Auch habe das Landgericht seinen Beweisantritt zu der Behauptung übergangen, dass in den Gebührensätzen lediglich ein durchschnittlicher Gewinn von 20 % einkalkuliert sei, mithin die vom Kläger behauptete Gewinnspanne für seine freiberufliche Tätigkeit vollkommen unrealistisch sei.

Schließlich sei es entgegen der Auffassung des Landgerichts auch zulässig, sich zu der Behauptung des Klägers, die vorgelegten Rechnungen seien den sogenannten Urkundsvermessungen zuzuordnen, mit Nichtwissen zu erklären, denn die für die Beurteilung der richtigen Zuordnung maßgeblichen Tatsachen seien nicht Gegenstand seiner Wahrnehmung gewesen.

Des Weiteren erhebt das beklagte Land nunmehr gegen eine Vielzahl einzelner vom Kläger vorgelegter Rechnungen Einwände. Wegen dieser Einwände wird auf die Ausführungen in der Berufungsbegründungsschrift (Bl. 442 bis 492 GA) verwiesen.

Im Übrigen wiederholt das beklagte Land sein erstinstanzliches Vorbringen.
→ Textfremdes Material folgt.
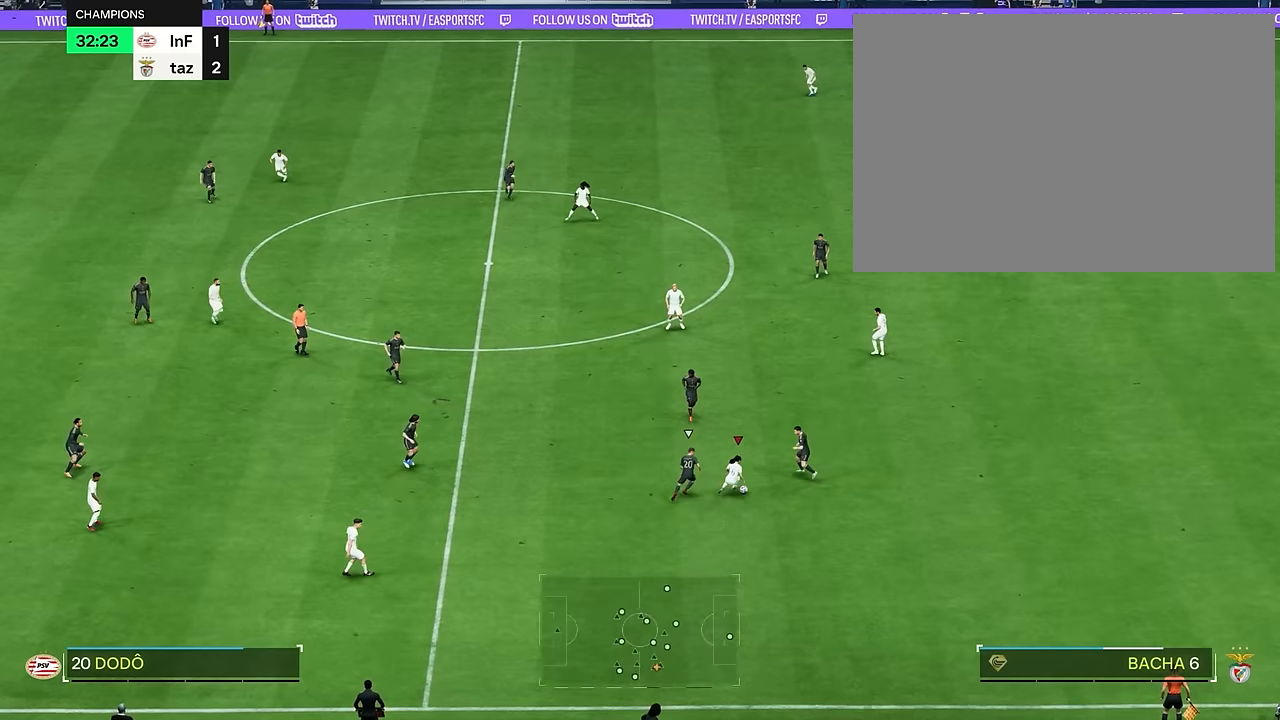
{"buttons": [], "left_stick": "down", "right_stick": "center", "events": []}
Das beklagte Land beantragt,

unter Abänderung des angefochtenen Schlussurteils

die Klage abzuweisen.

Der Kläger beantragt,

die Berufung zurückzuweisen.

Der Kläger wiederholt sein erstinstanzliches Vorbringen und macht sich die Entscheidungsgründe des landgerichtlichen Schlussurteils zu eigen.

Er meint, das beklagte Land habe keine Umstände vorgetragen, die Zweifel an den landgerichtlichen Feststellungen rechtfertigen könnten.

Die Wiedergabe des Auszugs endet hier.